> _ACTIVITY_: Find the line containing "By leveraging the" in the entries below. Restate it and each line after it, word for word, up to and including the line containing "events and seminars that can enhance one’s".

[Stored data entries]
****************

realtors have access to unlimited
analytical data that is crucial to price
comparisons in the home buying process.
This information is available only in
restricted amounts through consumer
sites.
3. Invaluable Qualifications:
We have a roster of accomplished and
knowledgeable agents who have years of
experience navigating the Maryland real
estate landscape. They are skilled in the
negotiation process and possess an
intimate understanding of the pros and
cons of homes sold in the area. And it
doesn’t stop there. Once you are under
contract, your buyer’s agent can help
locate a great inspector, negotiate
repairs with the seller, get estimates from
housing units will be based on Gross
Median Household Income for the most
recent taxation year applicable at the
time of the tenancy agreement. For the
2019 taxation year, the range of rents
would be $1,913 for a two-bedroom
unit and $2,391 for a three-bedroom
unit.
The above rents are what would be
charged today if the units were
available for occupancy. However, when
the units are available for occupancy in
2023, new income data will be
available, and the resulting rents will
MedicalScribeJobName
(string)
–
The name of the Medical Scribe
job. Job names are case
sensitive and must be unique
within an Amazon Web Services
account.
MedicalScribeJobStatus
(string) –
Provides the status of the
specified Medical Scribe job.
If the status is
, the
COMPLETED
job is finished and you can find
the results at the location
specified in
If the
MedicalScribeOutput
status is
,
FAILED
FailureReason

****************

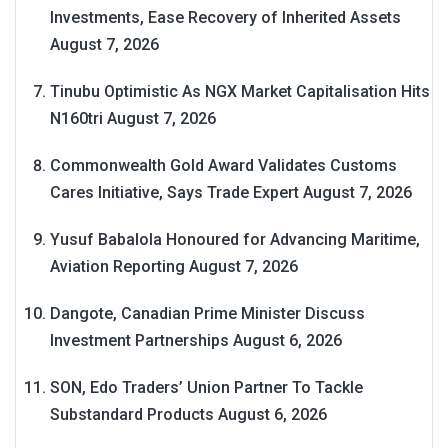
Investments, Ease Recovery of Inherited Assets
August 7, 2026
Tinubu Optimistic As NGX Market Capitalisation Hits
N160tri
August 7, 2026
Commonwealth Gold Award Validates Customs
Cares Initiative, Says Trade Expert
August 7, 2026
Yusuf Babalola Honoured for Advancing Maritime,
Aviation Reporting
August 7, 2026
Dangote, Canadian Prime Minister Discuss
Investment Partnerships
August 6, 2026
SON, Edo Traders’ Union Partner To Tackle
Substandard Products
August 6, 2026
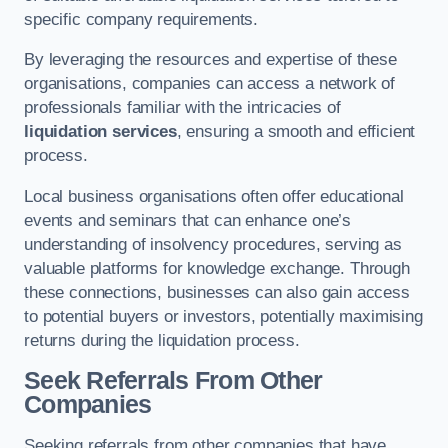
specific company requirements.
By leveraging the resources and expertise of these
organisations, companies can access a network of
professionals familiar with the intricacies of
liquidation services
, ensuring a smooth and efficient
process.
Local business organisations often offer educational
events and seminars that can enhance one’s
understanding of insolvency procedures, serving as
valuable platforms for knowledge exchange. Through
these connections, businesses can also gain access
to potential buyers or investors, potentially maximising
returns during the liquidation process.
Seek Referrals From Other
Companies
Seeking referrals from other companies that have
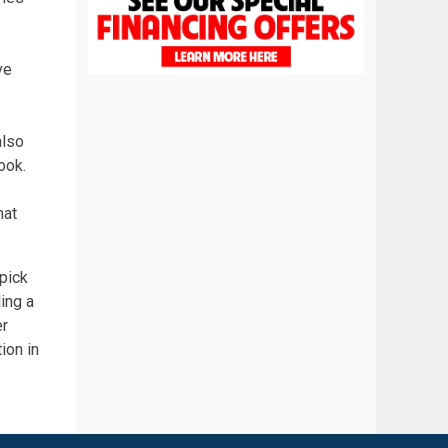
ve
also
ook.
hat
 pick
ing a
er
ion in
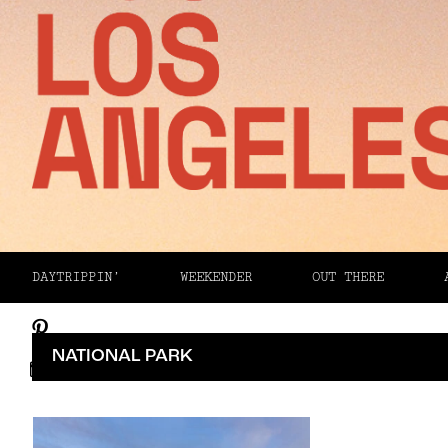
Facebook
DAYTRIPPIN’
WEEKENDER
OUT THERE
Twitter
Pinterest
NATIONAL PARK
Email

****************

> _EXERCISE RESULT_:
By leveraging the resources and expertise of these
organisations, companies can access a network of
professionals familiar with the intricacies of
liquidation services
, ensuring a smooth and efficient
process.
Local business organisations often offer educational
events and seminars that can enhance one’s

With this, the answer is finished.